Work request 1:
Quote the KVM patch discussion from "Make sense, let" up to and including "kvm_handle_signal_exit(struct kvm_vcpu *vcpu)".
Work request 2:
Extend the KVM patch discussion beyond its final line shown.

+++ Document extract +++

Hmmm, that's correct.

> 
> OUT params suck, but I don't see a better option than having the return value be
> 0/-errno, with "pfn_t *pfn" for the resolved pfn.
> 
> > +}
> > +
> > +static inline void kvm_memfile_put_pfn(struct kvm_memory_slot *slot,
> > +				       kvm_pfn_t pfn)
> > +{
> > +	slot->pfn_ops->put_unlock_pfn(pfn);
> > +}
> > +
> > +#else
> > +static inline long kvm_memfile_get_pfn(struct kvm_memory_slot *slot, gfn_t gfn,
> > +				       int *order)
> > +{
> 
> This should be a WARN_ON() as its usage should be guarded by a KVM_PRIVATE_MEM
> check, and private memslots should be disallowed in this case.
> 
> Alternatively, it might be a good idea to #ifdef these out entirely and not provide
> stubs.  That'd likely require a stub or two in arch code, but overall it might be
> less painful in the long run, e.g. would force us to more carefully consider the
> touch points for private memory.  Definitely not a requirement, just an idea.

Make sense, let me try.

Thanks,
Chao
Chao Peng April 28, 2022, 12:37 p.m. UTC | #3
On Mon, Mar 28, 2022 at 11:56:06PM +0000, Sean Christopherson wrote:
> On Thu, Mar 10, 2022, Chao Peng wrote:
> > @@ -2217,4 +2220,34 @@ static inline void kvm_handle_signal_exit(struct kvm_vcpu *vcpu)
> >  /* Max number of entries allowed for each kvm dirty ring */
> >  #define  KVM_DIRTY_RING_MAX_ENTRIES  65536
> >  
> > +#ifdef CONFIG_MEMFILE_NOTIFIER
> > +static inline long kvm_memfile_get_pfn(struct kvm_memory_slot *slot, gfn_t gfn,
> > +				       int *order)

+++ Exercise data +++

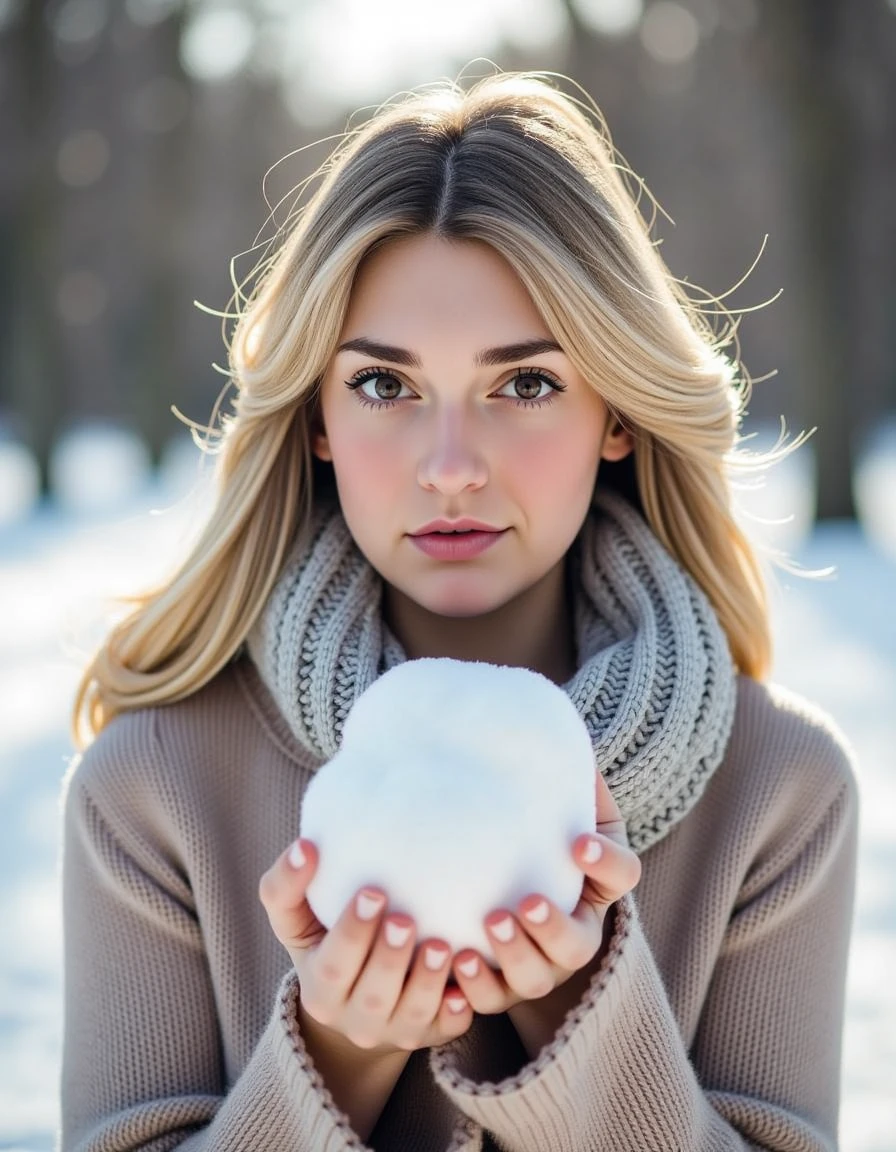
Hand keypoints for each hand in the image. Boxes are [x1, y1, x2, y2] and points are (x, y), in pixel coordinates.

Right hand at [259, 840, 472, 1052]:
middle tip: (406, 921)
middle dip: (390, 958)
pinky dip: (455, 1014)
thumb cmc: (323, 939)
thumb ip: (286, 886)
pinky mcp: (429, 1034)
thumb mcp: (295, 920)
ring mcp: (395, 1030)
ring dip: (427, 982)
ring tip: (442, 946)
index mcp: (320, 989)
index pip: (334, 966)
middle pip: (373, 995)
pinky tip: (464, 992)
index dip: (352, 933)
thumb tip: (305, 847)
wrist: (352, 998)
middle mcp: (355, 1019)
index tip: (372, 892)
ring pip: (412, 1015)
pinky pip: (446, 1031)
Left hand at [451, 770, 640, 1014]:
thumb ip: (549, 767)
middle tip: (523, 902)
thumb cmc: (525, 825)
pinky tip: (452, 967)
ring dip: (513, 958)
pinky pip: (490, 1001)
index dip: (607, 862)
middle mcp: (574, 930)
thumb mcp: (546, 797)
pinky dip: (473, 992)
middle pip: (580, 944)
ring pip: (538, 978)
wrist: (488, 872)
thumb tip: (535, 718)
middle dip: (552, 927)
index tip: (579, 842)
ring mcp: (538, 964)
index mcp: (596, 881)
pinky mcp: (498, 986)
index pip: (621, 875)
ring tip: (484, 927)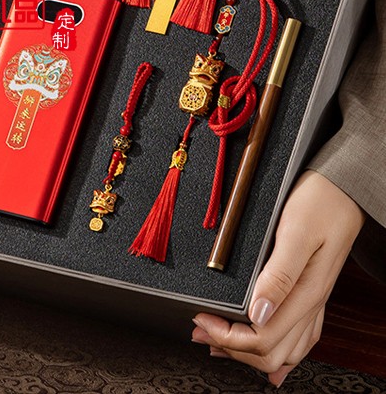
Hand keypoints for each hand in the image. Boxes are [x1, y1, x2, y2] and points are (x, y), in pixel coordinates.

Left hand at [192, 170, 364, 386]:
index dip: (227, 336)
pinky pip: (299, 337)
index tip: (201, 319)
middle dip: (232, 348)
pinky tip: (265, 356)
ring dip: (248, 352)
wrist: (344, 188)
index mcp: (305, 293)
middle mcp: (310, 303)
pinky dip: (276, 350)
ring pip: (284, 350)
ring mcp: (312, 300)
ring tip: (216, 341)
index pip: (263, 339)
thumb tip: (257, 313)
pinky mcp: (311, 291)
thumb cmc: (321, 203)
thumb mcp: (296, 231)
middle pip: (270, 352)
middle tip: (200, 330)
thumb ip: (279, 274)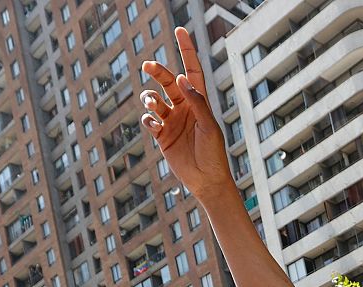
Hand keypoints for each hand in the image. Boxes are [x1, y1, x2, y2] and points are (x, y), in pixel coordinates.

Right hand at [140, 28, 232, 193]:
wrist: (207, 180)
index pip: (191, 70)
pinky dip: (148, 119)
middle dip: (157, 72)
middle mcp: (184, 108)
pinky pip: (150, 121)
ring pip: (154, 100)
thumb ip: (196, 103)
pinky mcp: (162, 136)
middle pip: (167, 81)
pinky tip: (153, 124)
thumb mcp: (208, 126)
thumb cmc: (214, 153)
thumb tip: (181, 79)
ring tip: (152, 103)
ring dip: (150, 98)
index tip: (180, 30)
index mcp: (198, 102)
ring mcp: (172, 121)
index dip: (186, 50)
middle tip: (148, 66)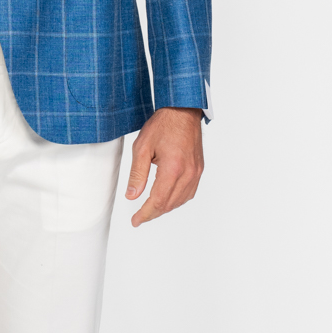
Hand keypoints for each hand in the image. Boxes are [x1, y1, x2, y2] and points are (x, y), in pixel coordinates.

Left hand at [125, 108, 203, 226]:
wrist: (183, 111)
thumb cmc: (163, 125)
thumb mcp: (142, 147)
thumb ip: (137, 174)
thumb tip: (132, 196)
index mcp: (173, 168)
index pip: (158, 201)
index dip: (145, 214)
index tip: (135, 221)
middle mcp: (188, 173)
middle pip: (169, 204)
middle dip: (153, 213)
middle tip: (139, 217)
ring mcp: (196, 172)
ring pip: (180, 201)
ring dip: (165, 208)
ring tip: (150, 210)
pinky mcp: (199, 169)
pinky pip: (189, 193)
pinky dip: (177, 200)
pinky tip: (167, 199)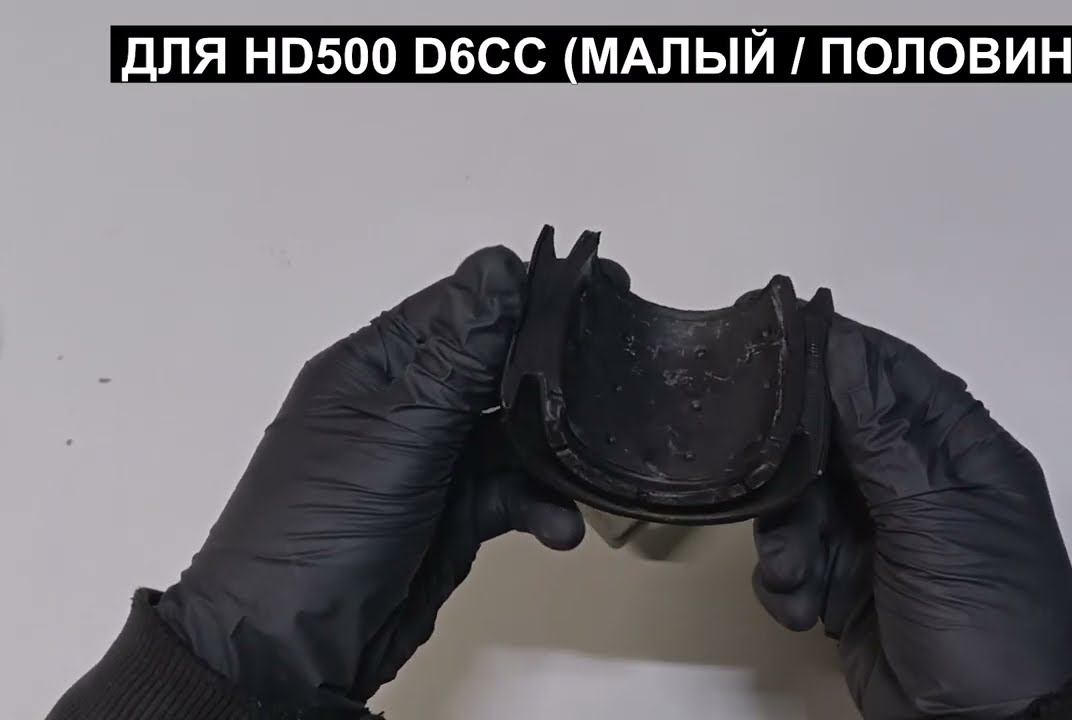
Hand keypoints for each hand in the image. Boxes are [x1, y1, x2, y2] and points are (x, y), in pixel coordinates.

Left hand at [155, 247, 585, 714]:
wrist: (294, 651)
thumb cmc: (317, 533)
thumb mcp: (397, 433)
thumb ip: (457, 355)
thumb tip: (499, 267)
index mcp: (374, 366)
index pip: (461, 307)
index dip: (523, 295)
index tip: (590, 287)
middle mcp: (404, 405)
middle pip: (494, 366)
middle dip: (551, 370)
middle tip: (613, 363)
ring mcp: (430, 461)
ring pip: (514, 431)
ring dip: (552, 449)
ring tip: (587, 457)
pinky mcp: (454, 512)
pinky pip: (514, 491)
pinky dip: (541, 504)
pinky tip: (558, 524)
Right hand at [752, 315, 1071, 717]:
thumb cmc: (983, 615)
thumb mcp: (934, 517)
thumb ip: (881, 431)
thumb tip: (843, 341)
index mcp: (960, 451)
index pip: (892, 375)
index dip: (838, 353)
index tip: (777, 339)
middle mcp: (915, 482)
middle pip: (832, 437)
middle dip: (796, 468)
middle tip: (768, 481)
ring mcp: (879, 532)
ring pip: (802, 499)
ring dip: (788, 537)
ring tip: (795, 573)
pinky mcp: (846, 580)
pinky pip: (795, 555)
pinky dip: (789, 580)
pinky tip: (804, 607)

+++

Expected answer 1:
Make sense, let me try.

Thanks,
Chao
Chao Peng April 28, 2022, 12:37 p.m. UTC | #3
On Mon, Mar 28, 2022 at 11:56:06PM +0000, Sean Christopherson wrote:
> On Thu, Mar 10, 2022, Chao Peng wrote:
> > @@ -2217,4 +2220,34 @@ static inline void kvm_handle_signal_exit(struct kvm_vcpu *vcpu)

Expected answer 2:
> > +{
> > +	pgoff_t index = gfn - slot->base_gfn +
> > +			(slot->private_offset >> PAGE_SHIFT);
> 
> This is broken for 32-bit kernels, where gfn_t is a 64-bit value but pgoff_t is a
> 32-bit value.  There's no reason to support this for 32-bit kernels, so...
> 
> The easiest fix, and likely most maintainable for other code too, would be to
> add a dedicated CONFIG for private memory, and then have KVM check that for all
> the memfile stuff.  x86 can then select it only for 64-bit kernels, and in turn
> select MEMFILE_NOTIFIER iff private memory is supported.
> 
> diff --git a/arch/x86/kvm/Kconfig b/arch/x86/kvm/Kconfig
> index ca7b2a6a452a..ee9c8c155300 100644
> --- a/arch/x86/kvm/Kconfig
> +++ b/arch/x86/kvm/Kconfig
> @@ -48,7 +48,9 @@ config KVM
>         select SRCU
>         select INTERVAL_TREE
>         select HAVE_KVM_PM_NOTIFIER if PM
> -       select MEMFILE_NOTIFIER
> +       select HAVE_KVM_PRIVATE_MEM if X86_64
> +       select MEMFILE_NOTIFIER if HAVE_KVM_PRIVATE_MEM
> +
>         help
>           Support hosting fully virtualized guest machines using hardware
>           virtualization extensions.  You will need a fairly recent
> 
> And in addition to replacing checks on CONFIG_MEMFILE_NOTIFIER, the probing of
> whether or not KVM_MEM_PRIVATE is allowed can be:
> 
> @@ -1499,23 +1499,19 @@ static void kvm_replace_memslot(struct kvm *kvm,
>         }
>  }
> 
> -bool __weak kvm_arch_private_memory_supported(struct kvm *kvm)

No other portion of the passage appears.